Some people want to break out of the cycle, and you can't really blame them for it when the economy is hurting working people (ofcourse excluding that writing software is relative to other jobs a cushion job)
Software is the most cush job I have had. More money for less work. Better perks. Less stress overall. Constantly learning, yes. Often frustrating, yes. But having financial resources beyond what the other jobs could provide is a thing. Other jobs I could leave at work, sure, but others I couldn't. I would never go back to being a public high school teacher; that shit was the suck. So was selling stocks. Software is a dream in comparison.
I've been an EMT, a line cook, a dishwasher, a waiter, sold insurance, and worked on political campaigns. The easiest of all those is 10x harder than the hardest day of writing code.
It's frustrating at times, sure. There's office politics, sure.
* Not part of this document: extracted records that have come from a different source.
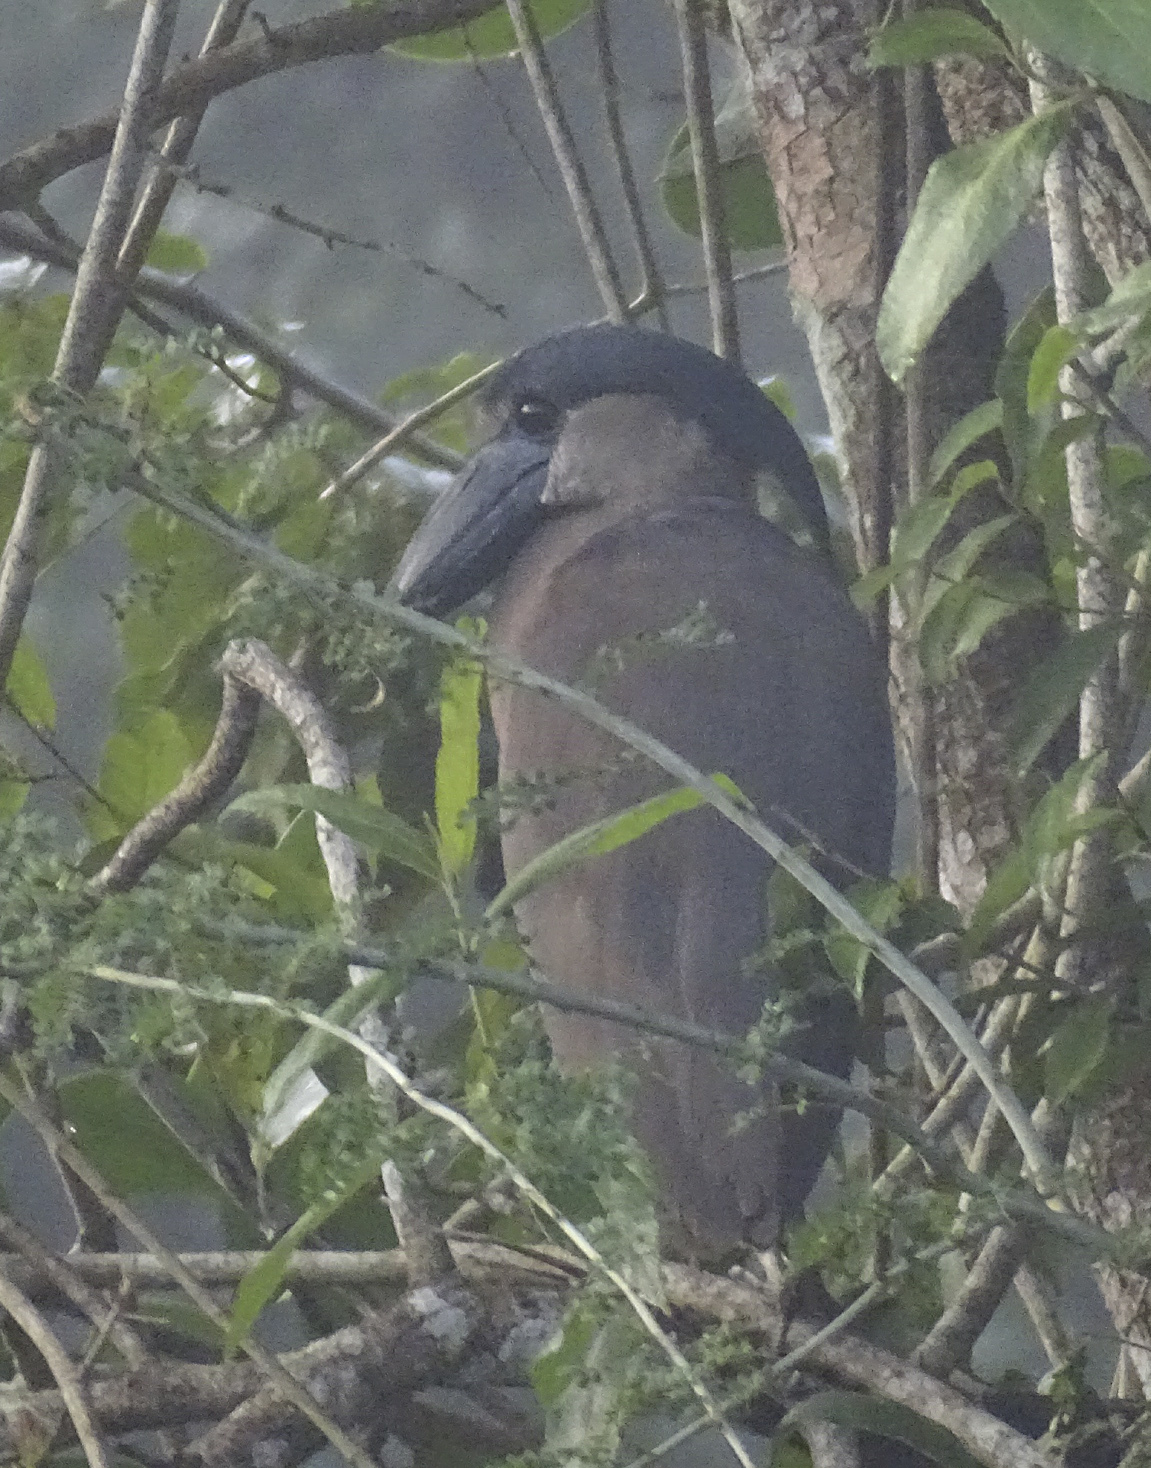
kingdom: Animalia
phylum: Chordata
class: Aves
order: Pelecaniformes
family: Ardeidae
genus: Cochlearius
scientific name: Cochlearius cochlearius
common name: Boat-billed heron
We probably have to deal with a disproportionate percentage of weaponized autism, sure.
But it is a cushy job and the "money per unit of effort" metric is off the charts compared to basically every other job I can think of, and definitely every other job I've ever had.
Eventually he tried out programming and found there's no real end to the amount of things to learn. It was the only job he found that he wouldn't get bored on. He only eventually left because of bad bosses.
I think that might be the factor that makes it hard vs easy compared to others - that for a lot of people, continual learning (which they thought they'd left behind when they finished school) is why it might be harder than the other jobs ones you listed. Though I know I'd find those ones harder for other different reasons.